Vergessene Hochkulturen Südamerika und seine faszinierenden frühen Hochkulturen sind in den letzten Jahren mehr und mehr in den Blick der Öffentlichkeit gerückt – dank herausragender archäologischer Entdeckungen und Aufsehen erregender Funde.
Die älteste Pyramide der Welt steht in Ägypten. Wirklich? In Peru wurde der Grundstein zu einer riesigen Pyramide gelegt, als das Pharaonenreich noch in den Kinderschuhen steckte. Spätestens seit deutsche Archäologen auf die Reste dieses gewaltigen Bauwerks gestoßen sind, muss das Land am Pazifik in einem Atemzug mit Mesopotamien und Ägypten genannt werden. Und das ist nur eine der sensationellen Entdeckungen der letzten Jahre. Unter einer Gerölllawine, die vor 3 300 Jahren zu Tal donnerte, fanden Archäologen eine Art Pompeji, eine einzigartig gut erhaltene Tempelanlage.
Die Geschichte Perus ist über 5000 Jahre fast lückenlos archäologisch gesichert und in diesem Band zum ersten Mal zusammenhangend dargestellt. Michael Zick hat direkt an den antiken Stätten recherchiert und den Band mit eigenen Fotografien bebildert.

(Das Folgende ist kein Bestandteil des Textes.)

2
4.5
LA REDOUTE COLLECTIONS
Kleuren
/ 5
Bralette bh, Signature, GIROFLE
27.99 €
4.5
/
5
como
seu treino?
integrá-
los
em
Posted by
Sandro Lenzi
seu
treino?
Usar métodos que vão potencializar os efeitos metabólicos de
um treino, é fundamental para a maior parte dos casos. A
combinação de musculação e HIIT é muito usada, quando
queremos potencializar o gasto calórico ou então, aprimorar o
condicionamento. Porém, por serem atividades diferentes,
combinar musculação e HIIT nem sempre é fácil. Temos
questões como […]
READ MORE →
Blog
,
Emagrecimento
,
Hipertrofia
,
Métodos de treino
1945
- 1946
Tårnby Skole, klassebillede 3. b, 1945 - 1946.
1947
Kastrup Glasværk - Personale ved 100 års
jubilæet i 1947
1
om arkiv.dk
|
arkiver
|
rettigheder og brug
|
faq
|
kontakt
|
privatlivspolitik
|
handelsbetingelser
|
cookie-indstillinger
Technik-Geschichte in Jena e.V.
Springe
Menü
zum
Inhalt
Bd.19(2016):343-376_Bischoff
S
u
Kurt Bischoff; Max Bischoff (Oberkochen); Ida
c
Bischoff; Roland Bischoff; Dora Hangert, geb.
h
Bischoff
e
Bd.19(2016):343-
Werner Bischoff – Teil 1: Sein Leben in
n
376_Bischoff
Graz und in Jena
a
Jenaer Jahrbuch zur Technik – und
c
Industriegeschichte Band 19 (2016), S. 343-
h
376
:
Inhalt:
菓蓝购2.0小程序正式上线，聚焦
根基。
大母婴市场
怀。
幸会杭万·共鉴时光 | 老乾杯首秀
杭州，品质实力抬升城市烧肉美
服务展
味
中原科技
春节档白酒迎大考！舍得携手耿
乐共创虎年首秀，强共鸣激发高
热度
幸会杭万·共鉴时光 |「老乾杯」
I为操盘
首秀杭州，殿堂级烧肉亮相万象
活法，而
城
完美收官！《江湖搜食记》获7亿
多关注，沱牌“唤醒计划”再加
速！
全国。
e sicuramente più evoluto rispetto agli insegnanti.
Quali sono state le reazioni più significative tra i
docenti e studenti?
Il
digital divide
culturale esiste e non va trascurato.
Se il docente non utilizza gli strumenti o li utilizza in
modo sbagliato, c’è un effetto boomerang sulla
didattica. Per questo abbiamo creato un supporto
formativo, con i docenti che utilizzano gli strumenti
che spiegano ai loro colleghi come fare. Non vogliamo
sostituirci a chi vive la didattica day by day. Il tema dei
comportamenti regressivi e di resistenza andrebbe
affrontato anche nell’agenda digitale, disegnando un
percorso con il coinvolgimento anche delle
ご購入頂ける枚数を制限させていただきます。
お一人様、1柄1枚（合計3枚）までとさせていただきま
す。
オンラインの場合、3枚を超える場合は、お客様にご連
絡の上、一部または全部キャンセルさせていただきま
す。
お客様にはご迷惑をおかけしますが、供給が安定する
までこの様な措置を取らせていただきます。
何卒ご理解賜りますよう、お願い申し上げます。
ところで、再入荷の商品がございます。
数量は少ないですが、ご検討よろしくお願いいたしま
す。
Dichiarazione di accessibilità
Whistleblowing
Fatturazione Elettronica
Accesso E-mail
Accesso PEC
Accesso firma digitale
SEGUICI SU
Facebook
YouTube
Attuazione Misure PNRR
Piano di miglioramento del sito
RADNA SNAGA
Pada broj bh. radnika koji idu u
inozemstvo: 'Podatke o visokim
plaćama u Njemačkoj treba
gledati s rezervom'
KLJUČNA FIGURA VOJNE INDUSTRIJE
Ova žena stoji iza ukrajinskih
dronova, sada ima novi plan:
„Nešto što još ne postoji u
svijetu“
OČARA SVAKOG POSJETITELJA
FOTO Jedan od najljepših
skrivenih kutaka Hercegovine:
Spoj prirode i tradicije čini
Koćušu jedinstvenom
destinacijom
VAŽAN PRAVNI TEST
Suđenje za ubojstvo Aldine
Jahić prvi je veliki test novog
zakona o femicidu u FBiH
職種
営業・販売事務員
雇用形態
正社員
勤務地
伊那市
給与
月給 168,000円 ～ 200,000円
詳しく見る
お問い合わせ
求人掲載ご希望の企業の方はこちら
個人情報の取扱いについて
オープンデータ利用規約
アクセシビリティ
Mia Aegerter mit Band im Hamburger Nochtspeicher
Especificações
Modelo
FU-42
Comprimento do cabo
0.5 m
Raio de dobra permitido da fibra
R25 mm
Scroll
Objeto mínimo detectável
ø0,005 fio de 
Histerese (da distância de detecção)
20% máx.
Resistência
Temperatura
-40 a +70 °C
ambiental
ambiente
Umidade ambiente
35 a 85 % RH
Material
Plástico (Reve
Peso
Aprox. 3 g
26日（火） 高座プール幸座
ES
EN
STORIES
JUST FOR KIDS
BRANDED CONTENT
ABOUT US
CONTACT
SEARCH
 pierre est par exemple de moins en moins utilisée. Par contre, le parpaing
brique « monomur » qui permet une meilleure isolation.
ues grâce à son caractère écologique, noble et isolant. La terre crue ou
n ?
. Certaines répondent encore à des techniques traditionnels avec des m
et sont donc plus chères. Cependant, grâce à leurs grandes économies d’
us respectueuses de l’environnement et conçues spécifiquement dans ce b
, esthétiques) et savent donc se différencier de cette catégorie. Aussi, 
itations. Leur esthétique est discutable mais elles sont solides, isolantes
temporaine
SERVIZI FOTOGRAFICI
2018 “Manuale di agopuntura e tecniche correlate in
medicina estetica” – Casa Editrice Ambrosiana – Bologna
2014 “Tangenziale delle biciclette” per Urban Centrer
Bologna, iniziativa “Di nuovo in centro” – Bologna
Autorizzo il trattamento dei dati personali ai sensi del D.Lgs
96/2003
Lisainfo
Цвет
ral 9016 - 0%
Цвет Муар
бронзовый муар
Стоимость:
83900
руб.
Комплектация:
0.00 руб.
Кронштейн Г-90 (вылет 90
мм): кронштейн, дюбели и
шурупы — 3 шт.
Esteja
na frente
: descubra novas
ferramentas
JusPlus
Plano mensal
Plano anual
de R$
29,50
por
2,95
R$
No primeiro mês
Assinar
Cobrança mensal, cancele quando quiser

Die raetselhaften Vorfahren der Inka ist ein leicht lesbares Buch ueber die Geschichte der Voelker die in Peru (und im Andenraum generell) lebten, bevor die Inka ihr Reich zusammeneroberten, und natuerlich bevor die Conquistadors auftauchten und Suedamerikas Zivilisationen zerschlugen.
Es gibt erstaunlich wenige Buecher ueber lateinamerikanische Vorgeschichte (wobei "Vorgeschichte" eben als "Vorkolonialgeschichte" gelesen werden muss). Der Hauptgrund dafuer ist dass die Voelker Lateinamerikas keine Schriftsysteme entwickelt hatten, bevor sie erobert wurden - zumindest keine, die bis heute entschluesselt sind. (Die Khipus der Andenvoelker und der Inka werden heutzutage als Schriftsystem vermutet, aber die Entschluesselung ist noch nicht erreicht). Insofern ist dieses Buch wichtig: es macht es dem Laien zugaenglich, einen Zweig der Menschheitsgeschichte zu betrachten, der nur sehr selten ausser Fachkreisen dargestellt wird.
Es gibt viel lobenswertes: das Buch zeigt frueh eine Serie von Landkarten, die die Voelkerphasen und Standorte ubersichtlich darstellt. Dieser Ueberblick ist Gold wert - anderen Buechern fehlt er. Das Buch ist mit reichlich Bildern illustriert, und die machen es einfacher dem Text zu folgen. Vor allem aber ist die Geschichtsdarstellung so objektiv wie moeglich und auf relativ neuem Stand des Wissens. Hut ab.
Andererseits kann der Stil des Buches manchmal ein wenig nerven. Es ist immer leicht lesbar, neigt aber hin und wieder zum Grandiosen und Dramatischen. Anderenorts klingt der Autor etwas arrogant, als stehe er ueber der einen oder anderen Meinung, oder gar des einen oder anderen Voelkerglaubens. Das funktioniert, sofern man mit dem Autor mitgrinst. Wenn man das nicht tut, oder wenn man etwas mehr wissen will ueber das was da in einem halben abwertigen Satz belaechelt wird, dann steht man allein im Wald. Und der letzte Punkt, der mich ein wenig verstutzte, ist dass der Grossteil der Quellen aus deutschen Archaeologen besteht. Zwar stimmt es, das deutsche Archaeologen viel in Suedamerika geleistet haben, aber ich konnte den Verdacht nicht loswerden, dass das Buch an Informationsreichtum eingebuesst hat, weil es deutsche Archaeologen allen anderen als Quelle vorzieht.
Das Buch ist trotzdem sehr empfehlenswert fuer Laien und Leute die, wie ich, gerne eine Grundlage des Vorhandenen Wissens ueber Lateinamerikanische Zivilisationen und Protozivilisationen erlernen wollen.